Prüft, ob der gesuchte Key in der Map enthalten ist.

·        Falls ja: Liefert den mit dem Key assoziierten Wert

·        Falls nein: Liefert error

*f2: amountkeys*

Liefert die Anzahl der Keys einer Map. Falls keine vorhanden → liefert 0

*f3: has *

Prüft, ob der gesuchte Key in der Map enthalten ist.

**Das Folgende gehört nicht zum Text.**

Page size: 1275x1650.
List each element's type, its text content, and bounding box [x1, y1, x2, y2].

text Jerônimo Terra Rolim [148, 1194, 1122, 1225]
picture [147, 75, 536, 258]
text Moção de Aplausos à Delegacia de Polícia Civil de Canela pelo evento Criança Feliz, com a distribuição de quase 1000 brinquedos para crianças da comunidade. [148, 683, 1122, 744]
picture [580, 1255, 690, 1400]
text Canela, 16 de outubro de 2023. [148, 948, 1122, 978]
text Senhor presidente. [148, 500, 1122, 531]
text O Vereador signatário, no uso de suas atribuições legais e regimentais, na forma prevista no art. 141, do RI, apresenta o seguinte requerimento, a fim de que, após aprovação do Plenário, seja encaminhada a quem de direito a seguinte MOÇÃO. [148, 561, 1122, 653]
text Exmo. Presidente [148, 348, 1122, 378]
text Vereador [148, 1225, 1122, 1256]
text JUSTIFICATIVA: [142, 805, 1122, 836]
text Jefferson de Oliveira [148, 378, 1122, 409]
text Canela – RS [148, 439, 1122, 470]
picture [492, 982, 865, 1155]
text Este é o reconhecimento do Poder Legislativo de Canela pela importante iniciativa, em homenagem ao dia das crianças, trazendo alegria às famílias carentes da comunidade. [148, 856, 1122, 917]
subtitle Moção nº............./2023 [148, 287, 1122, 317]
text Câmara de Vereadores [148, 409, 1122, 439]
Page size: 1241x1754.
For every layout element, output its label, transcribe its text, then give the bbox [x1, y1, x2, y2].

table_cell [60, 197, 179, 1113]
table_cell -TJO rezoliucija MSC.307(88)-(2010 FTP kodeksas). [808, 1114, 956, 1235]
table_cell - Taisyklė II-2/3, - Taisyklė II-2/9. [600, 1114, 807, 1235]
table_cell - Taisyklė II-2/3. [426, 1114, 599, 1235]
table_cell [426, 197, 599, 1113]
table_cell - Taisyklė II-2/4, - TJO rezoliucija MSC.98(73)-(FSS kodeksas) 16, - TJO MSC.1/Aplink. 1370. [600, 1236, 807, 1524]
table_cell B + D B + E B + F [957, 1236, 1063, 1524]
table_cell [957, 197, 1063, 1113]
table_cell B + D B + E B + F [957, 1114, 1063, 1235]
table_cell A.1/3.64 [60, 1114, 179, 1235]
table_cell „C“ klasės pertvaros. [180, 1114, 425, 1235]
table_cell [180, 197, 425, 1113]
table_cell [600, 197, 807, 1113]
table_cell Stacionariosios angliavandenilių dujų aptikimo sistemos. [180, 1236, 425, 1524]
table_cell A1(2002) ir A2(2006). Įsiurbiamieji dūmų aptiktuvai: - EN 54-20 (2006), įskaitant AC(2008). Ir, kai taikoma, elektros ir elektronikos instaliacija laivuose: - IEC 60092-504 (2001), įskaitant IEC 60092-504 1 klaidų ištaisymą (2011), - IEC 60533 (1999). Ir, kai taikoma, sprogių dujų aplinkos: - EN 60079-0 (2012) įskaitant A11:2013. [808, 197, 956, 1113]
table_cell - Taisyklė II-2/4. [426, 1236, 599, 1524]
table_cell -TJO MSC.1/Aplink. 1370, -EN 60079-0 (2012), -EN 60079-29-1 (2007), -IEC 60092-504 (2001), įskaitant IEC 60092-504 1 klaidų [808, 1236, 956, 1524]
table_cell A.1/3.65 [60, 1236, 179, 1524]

·        Falls ja: Liefert true

·        Falls nein: Liefert false

*f4: isEmpty*

Prüft, ob Map leer ist.

·        Falls ja: Liefert true

·        Falls nein: Liefert false

*f5: gute Frage*

Es handelt sich offensichtlich um eine Konjugation, die nur true liefert, wenn beide Komponenten jeweils true sind. Allerdings komm ich so erstmal auch nicht weiter. Für tipps wäre ich sehr dankbar.


----------



## HarleyDavidson (1. Feb 2017)

f1 > Die Funktion liefert einen Error, wenn eine leere Map übergeben wird.
f5 > Knifflig, aber auch ich denke, dass die Funktion prüft ob die beiden Maps identisch sind
Könnte man "equals" also nennen


----------



## thecain (1. Feb 2017)

f1: get
f2: size
usw...
kannst du ja bei einer "realen" map schauen wie das da heisst.


----------



## DerSaugstutzen (1. Feb 2017)

@HarleyDavidson hmm also f1 liefert nur error, wenn die Map leer ist? Ist es nicht so, dass man einen bestimmten Key aufrufen will, und wenn dieser nicht existiert, wird error geliefert, unabhängig davon, ob die Map leer ist?


----------



## HarleyDavidson (1. Feb 2017)

Ich lese das so:
f1(create, k) = error
>> create liefert eine leere Map. Sucht man also nach dem Wert k in einer leeren Map, ist der Rückwert "error"
f1(put(m1, k1, v1), k2)
>> Liefert v1 zurück, wenn der Key mit dem Key2 aus dem zweiten Parameter übereinstimmt.

Daher meine Annahme.


----------



## DerSaugstutzen (1. Feb 2017)

Und wenn die Map nicht leer ist, der Key aber auch nicht existiert. Was wird dann zurückgegeben?


----------



## HarleyDavidson (1. Feb 2017)

Dann müsste das erste Axiom gelten.
Es wird "error" zurückgegeben.


----------



## DerSaugstutzen (1. Feb 2017)

Alles klar, vielen Dank


----------